I had a deja vu moment.  I am sure I must have done something like this years and years ago.  My first thought is that My Bowl has little resemblance to the pant crotch. My understanding is that I should now reshape the crotch adding/removing length as needed and hollowing out the body space.  Hollowing out the body space will mean that I don’t have enough fabric to cover my body (this is true of nearly everybody, not just me.) What you have to do, is add whatever was removed from the inseam to the corresponding side seam. WOW I’m going to be moving around inches. Can you imagine what that is going to do to the hip side seam shape?  Plus, I know that is wrong. I absolutely remember sometime in the last 10 years having adding extra to the side seams and then curving back to the leg side seams. When I put those pants on, I had Mickey Mouse ease along both side seams and not enough fabric covering my butt. Why didn’t the fabric just move over where it was needed?  Peggy Sagers says circumference is circumference and the fabric will adapt. Didn’t happen with my fabric.
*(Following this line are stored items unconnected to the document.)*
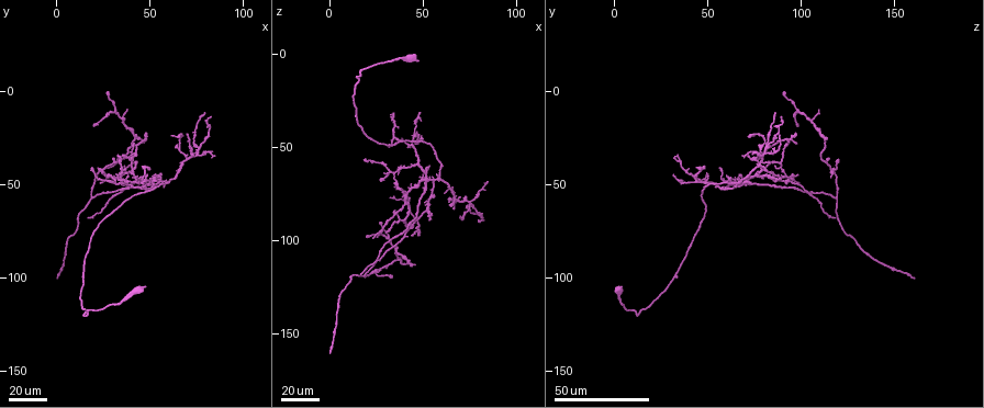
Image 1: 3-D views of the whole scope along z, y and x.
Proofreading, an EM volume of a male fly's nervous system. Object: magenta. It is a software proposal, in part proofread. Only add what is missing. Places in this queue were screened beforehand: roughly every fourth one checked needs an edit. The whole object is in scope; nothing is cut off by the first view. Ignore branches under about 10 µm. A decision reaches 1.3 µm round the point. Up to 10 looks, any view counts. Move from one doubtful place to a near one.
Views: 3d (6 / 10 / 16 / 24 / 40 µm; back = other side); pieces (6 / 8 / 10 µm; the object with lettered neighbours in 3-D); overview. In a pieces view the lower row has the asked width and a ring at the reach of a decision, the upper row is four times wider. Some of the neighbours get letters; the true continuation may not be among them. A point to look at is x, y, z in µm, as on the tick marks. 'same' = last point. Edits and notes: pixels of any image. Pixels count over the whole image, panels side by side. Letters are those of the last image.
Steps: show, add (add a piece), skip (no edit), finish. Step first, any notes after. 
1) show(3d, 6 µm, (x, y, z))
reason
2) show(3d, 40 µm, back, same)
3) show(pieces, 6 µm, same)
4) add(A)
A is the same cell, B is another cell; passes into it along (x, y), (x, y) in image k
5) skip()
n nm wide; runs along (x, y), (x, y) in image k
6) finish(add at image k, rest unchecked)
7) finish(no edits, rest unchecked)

show(3d, 24 µm, (23, 49, 98))
an open end

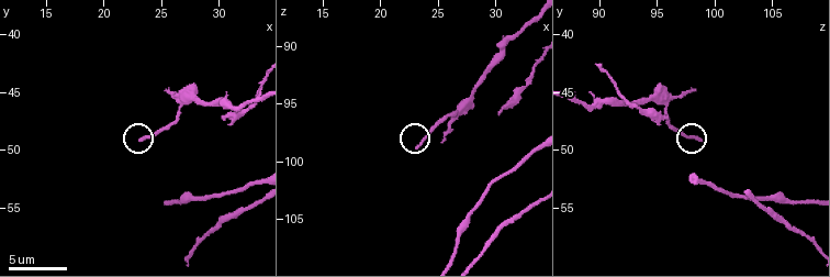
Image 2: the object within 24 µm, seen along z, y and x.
show(pieces, 6 µm, (23.4, 49.0, 98.8))

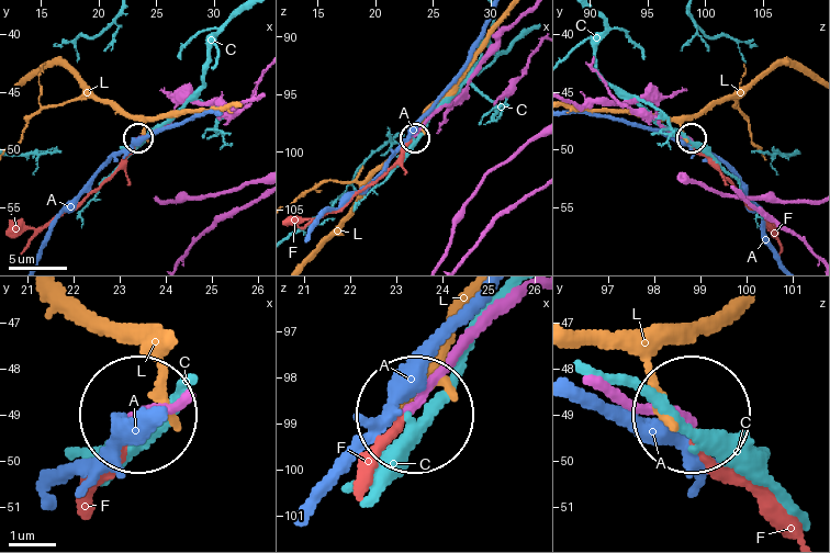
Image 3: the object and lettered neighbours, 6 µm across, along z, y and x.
add(F)
F is the same cell, A, C and L are other cells; passes into it along (524, 295), (387, 444) in image 3; the cell continues

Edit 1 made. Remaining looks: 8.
show(3d, 40 µm, (43, 29, 97))
an open end

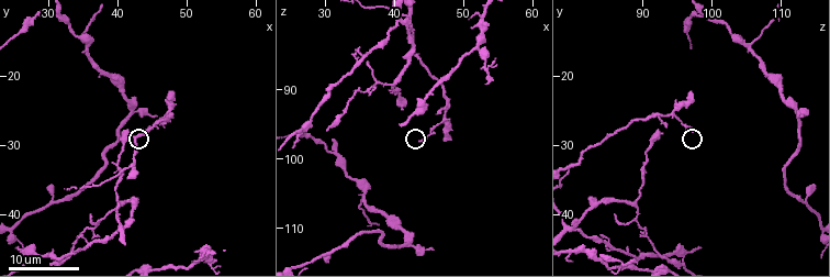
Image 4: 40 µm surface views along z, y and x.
show(pieces, 6 µm, (43.5, 27.5, 97.5))

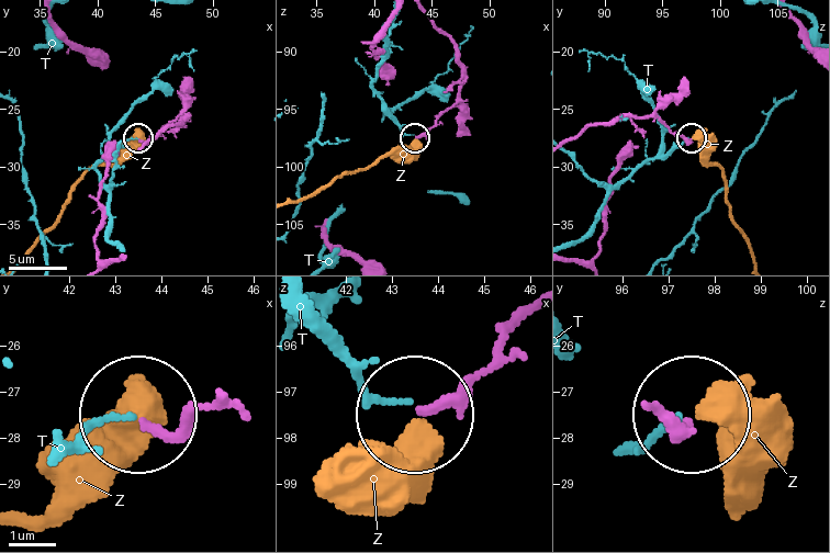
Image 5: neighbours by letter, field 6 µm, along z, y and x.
skip()
T and Z are other cells; runs along (534, 304), (462, 386), (419, 410) in image 5; none of them fits

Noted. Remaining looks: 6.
show(3d, 24 µm, (38, 10, 110))
free end

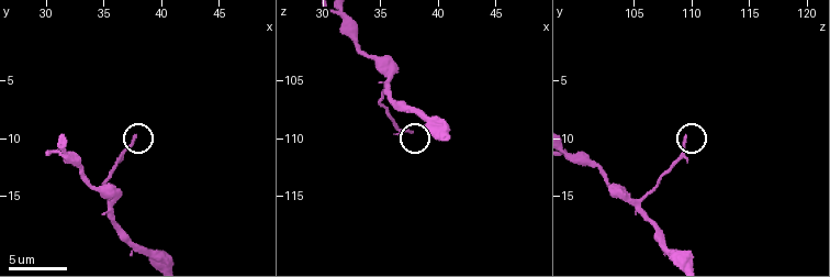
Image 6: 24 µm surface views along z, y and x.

Recently a commentator suggested I was placing my vertical and horizontal guide lines incorrectly. Correcting them means taking my clothes off and a repeat measuring/tracing of My Bowl. South Dakota is in an interesting time of the year where it is cool/cold in the morning; sweating in the afternoon. I hate turning on the heat because I know I will be fanning myself a few hours later (and probably standing in front of the air conditioner). In a few more weeks, the weather will be more even. I’ll have the heat on and won’t mind removing a few items of clothing in private. But for now, I just estimated where my ‘water spout’ would be and rotated the bowl slightly to put it on the inseam.

In this position, the comparison makes a little more sense to me. Yet I hesitate to carve out the interior of the pattern. One thing, I’m very suspicious of the crotch height. 1-1/4″ will be added to each when I add the waistband. In the pic just above, it does not appear the extra length is needed. But the individual and total crotch length (13/16/29) was measured on My BOWL and the pattern merely adapted. Further, the pant muslin was adapted for what I was seeing in pics of the muslin i.e. adapting for the particular fabric. I don’t think the muslin crotch looked too long. Apparently, I have a disconnect with the crotch length which  I can’t explain.

Now that I am thinking about it, I also don’t think that simply copying the Bowl shape to the pant works. A very simple explanation for that is BIAS.  The entire crotch and inseam is cut on some angle of bias. Bias is wonderfully flexible and adaptive but it can also change the garment into something hideous.  I never had the big urge to work with lots of bias because I remember my aunts and cousins bemoaning that they had let a garment hang for days, weeks even before hemming. During the first actual wear the dress completely changed shaped. They were embarrassed by quitting time by the lopsided hanging of their hem as well as various bubbles that appeared. Doesn’t everyone out there have memory of denim pants which fit in the morning but would have been appropriate for a Big Friendly Giant in the evening? Bias is tricky. At least, that’s what I learned.

Then there is another consideration. What I take from inside the crotch may or may not be evenly added to the side seam. That’s because I’m taking from body space/hollow at the crotch but the side seam is total circumference that is usually divided by 4 (or total number of seams).

So I am sitting here looking at these 4 pics and wondering what’s the next step.